Le dernier recensement des esclaves fait avant la Révolution nous est fourni par l’auteur anonyme d’un volume manuscrit des Archives Coloniales[1]. Il arrive à un total de 683.121 ; c’étaient les neuf dixièmes de l’ensemble de la population. Combien avait-il fallu arracher de noirs à l’Afrique pour atteindre à ce résultat ? Nous croyons ne pas exagérer en en fixant le nombre à 3 millions. Et notons que la traite ne finit véritablement pour les îles françaises d’Amérique qu’après 1830. Quelle effroyable quantité d’existences humaines sacrifiées !
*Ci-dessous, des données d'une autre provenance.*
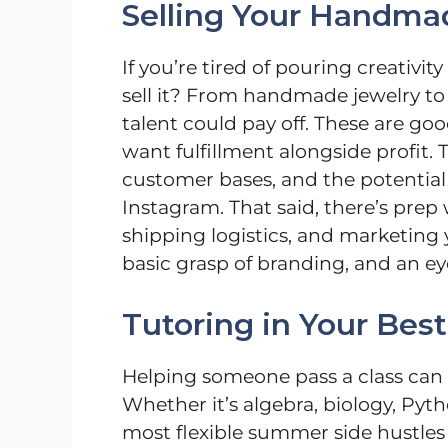
Selling Your Handma
If you’re tired of pouring creativi
sell it? From handmade jewelry to
talent could pay off. These are go
want fulfillment alongside profit. 
customer bases, and the potential t
Instagram. That said, there’s prep
shipping logistics, and marketing y
basic grasp of branding, and an eye
Tutoring in Your Best
Helping someone pass a class can b
Whether it’s algebra, biology, Pyth
most flexible summer side hustles 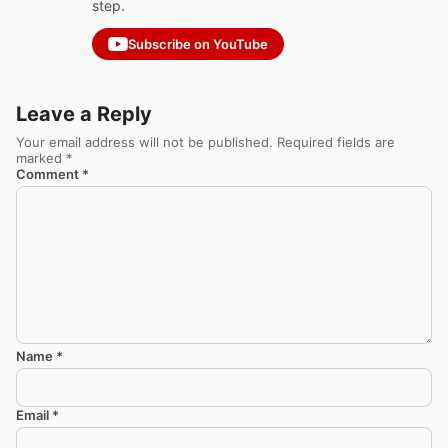
step.
Subscribe on YouTube
Leave a Reply
Your email address will not be published.
Required fields are
marked
*
Comment
*
Name
*
Email
*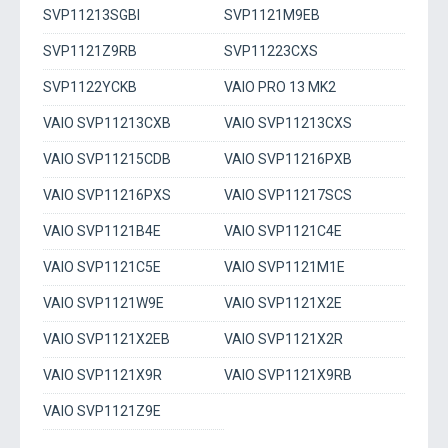
SVP11213SGBI
SVP1121M9EB
SVP1121Z9RB
SVP11223CXS
SVP1122YCKB
VAIO PRO 13 MK2
VAIO SVP11213CXB
VAIO SVP11213CXS
VAIO SVP11215CDB
VAIO SVP11216PXB
VAIO SVP11216PXS
VAIO SVP11217SCS
VAIO SVP1121B4E
VAIO SVP1121C4E
VAIO SVP1121C5E
VAIO SVP1121M1E
VAIO SVP1121W9E
VAIO SVP1121X2E
VAIO SVP1121X2EB
VAIO SVP1121X2R
VAIO SVP1121X9R
VAIO SVP1121X9RB
VAIO SVP1121Z9E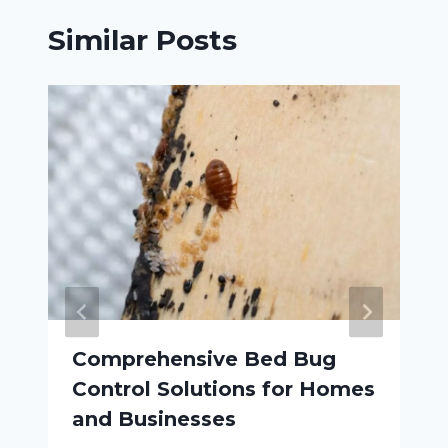
Similar Posts
Comprehensive Bed Bug
Control Solutions for Homes
and Businesses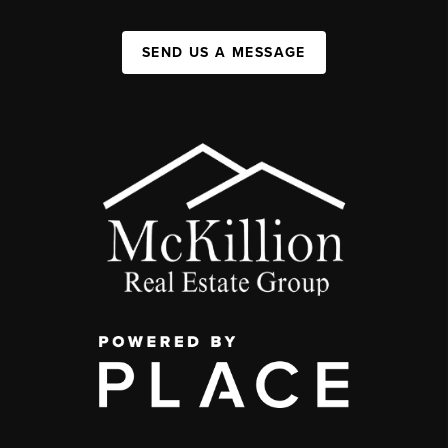
SEND US A MESSAGE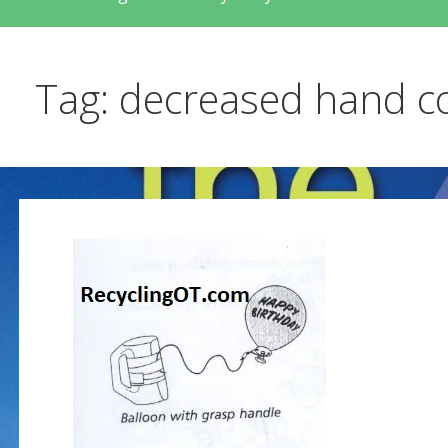
Tag: decreased hand c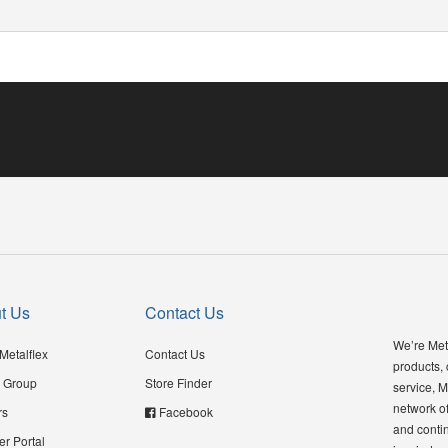
t Us
Contact Us
We’re Meta
Metalflex
Contact Us
products,
 Group
Store Finder
service, M
network of
rs
Facebook
and contin
er Portal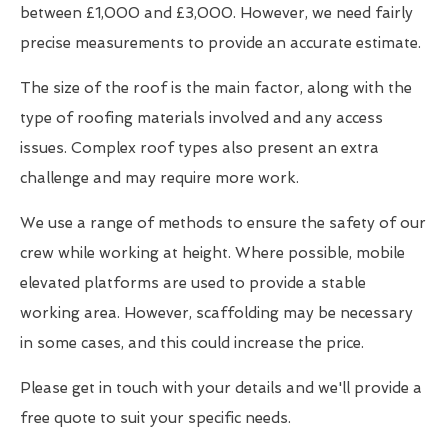
between £1,000 and £3,000. However, we need fairly
precise measurements to provide an accurate estimate.
The size of the roof is the main factor, along with the
type of roofing materials involved and any access
issues. Complex roof types also present an extra
challenge and may require more work.
We use a range of methods to ensure the safety of our
crew while working at height. Where possible, mobile
elevated platforms are used to provide a stable
working area. However, scaffolding may be necessary
in some cases, and this could increase the price.
Please get in touch with your details and we'll provide a
free quote to suit your specific needs.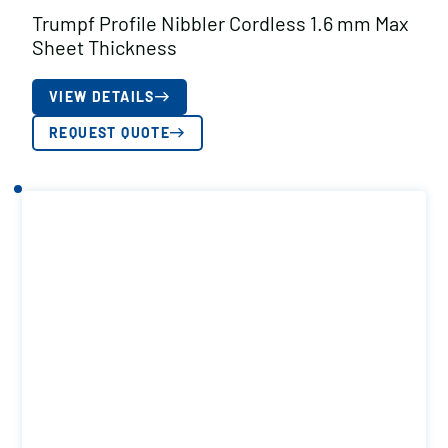
Trumpf Profile Nibbler Cordless 1.6 mm Max
Sheet Thickness
VIEW DETAILS
REQUEST QUOTE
Une question se pose : comment les nègres introduits aux Antilles en aussi grand nombre ne sont-ils jamais arrivés à se reproduire suffisamment pour qu’on n’eût plus besoin de recourir à la traite ? Cette idée se trouve indiquée dans une lettre de Fénelon, gouverneur de la Martinique, au Ministre, en date du 11 avril 1764[2]. « Un de mes étonnements a toujours été, dit-il, que la population de cette espèce n’ait pas produit, depuis que les colonies sont fondées, non pas de quoi se passer absolument des envois de la côte d’Afrique, mais au moins de quoi former un fond, dont la reproduction continuelle n’exposerait pas à être toujours à la merci de ces envois. » L’auteur de cette lettre expose ensuite quelles sont, d’après lui, les causes du peu de développement de la population voire : mauvaise nourriture, excès de travail imposé même aux négresses enceintes, maladies très fréquentes des négrillons et des négrittes. On ne fait aucune attention même à leur « éducation animale » ; on les voit en particulier exposés tout le jour dans les champs au soleil brûlant. Aussi Fénelon propose-t-il de faire dans chaque quartier un établissement où l’on enverrait les enfants des nègres et où ils seraient soi-

  1. Essai sur l’esclavage, F, 129, p. 124.
  2. Arch. Col., Col. en général, XIII, F, 90, et B, 119, Îles-sous-le-Vent, f° 1er. Instructions au comte d’Estaing, 1er janvier 1764, Le roi le charge d’étudier les causes de la dépopulation.